• _Provided text_:
━━━━━━

Staleness in Kubernetes controllers is a problem that affects many controllers and can subtly affect controller behavior. It is usually not until it is too late, when a controller in production has already taken incorrect action, that staleness is found to be an issue due to some underlying assumption made by the controller author. This could lead to conflicting updates or data corruption upon controller reconciliation during times of cache staleness.

We are excited to announce that Kubernetes v1.36 includes new features that help mitigate controller staleness and provide better observability of controller behavior. This prevents reconciliation based on an outdated view of cluster state that can often lead to harmful behavior.

This work was done as part of KEP #5647 led by SIG API Machinery.

IP/CIDR validation improvements

In Kubernetes v1.36, the StrictIPCIDRValidation feature for API IP and CIDR fields graduates to beta, tightening validation to catch malformed addresses and prefixes that previously slipped through. This helps prevent subtle configuration bugs where Services, Pods, NetworkPolicies, or other resources reference invalid IPs, which could otherwise lead to confusing runtime behavior or security surprises.

Controllers are updated to canonicalize IPs they write back into objects and to warn when they encounter bad values that were already stored, so clusters can gradually converge on clean, consistent data. With beta, StrictIPCIDRValidation is ready for wider use, giving operators more reliable guardrails around IP-related configuration as they evolve networks and policies over time.

This work was done as a part of KEP #4858 led by SIG Network.

Separate kubectl user preferences from cluster configs

The .kuberc feature for customizing kubectl user preferences continues to be beta and is enabled by default. The ~/.kube/kuberc file allows users to store aliases, default flags, and other personal settings separately from kubeconfig files, which hold cluster endpoints and credentials. This separation prevents personal preferences from interfering with CI pipelines or shared kubeconfig files, while maintaining a consistent kubectl experience across different clusters and contexts.

━━━━━━

• _Information provided_:
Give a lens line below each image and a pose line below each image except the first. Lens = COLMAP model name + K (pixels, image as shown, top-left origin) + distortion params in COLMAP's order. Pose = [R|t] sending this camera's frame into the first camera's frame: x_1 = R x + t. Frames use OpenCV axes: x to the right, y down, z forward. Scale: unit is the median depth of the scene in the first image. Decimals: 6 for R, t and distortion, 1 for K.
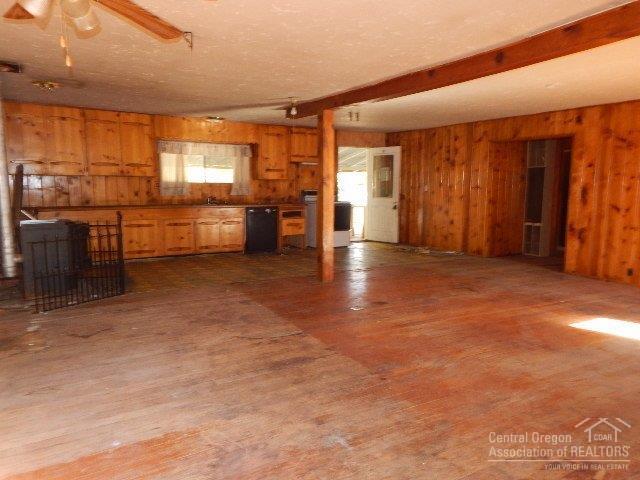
lens RADIAL K [[469.8, 0, 320.0], [0, 469.8, 240.0], [0, 0, 1]] dist [0.100324, -0.052331]
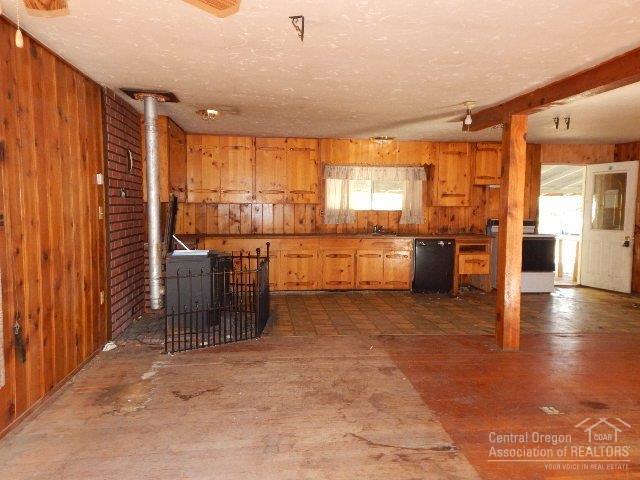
lens RADIAL K [[469.8, 0, 320.0], [0, 469.8, 240.0], [0, 0, 1]] dist [0.100324, -0.052331]
pose [[0.917645, 0.033611, -0.395977, 0.026189], [-0.052429, 0.997947, -0.036793, -0.029251], [0.393927, 0.054524, 0.917523, 0.158914]]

━━━━━━

• _Problems and tasks_:
1 - In the Kubernetes v1.36 text, which SIG led the IP/CIDR validation work?
2 - Please copy the Kubernetes v1.36 text word for word from "In Kubernetes v1.36, the" to "or security surprises.".
3 - List the resource types that the Kubernetes v1.36 text names as possibly referencing invalid IPs.

• _Answers to the problems_:
1 - SIG Network

2 -
In Kubernetes v1.36, the StrictIPCIDRValidation feature for API IP and CIDR fields graduates to beta, tightening validation to catch malformed addresses and prefixes that previously slipped through. This helps prevent subtle configuration bugs where Services, Pods, NetworkPolicies, or other resources reference invalid IPs, which could otherwise lead to confusing runtime behavior or security surprises.

3 - Services, Pods, NetworkPolicies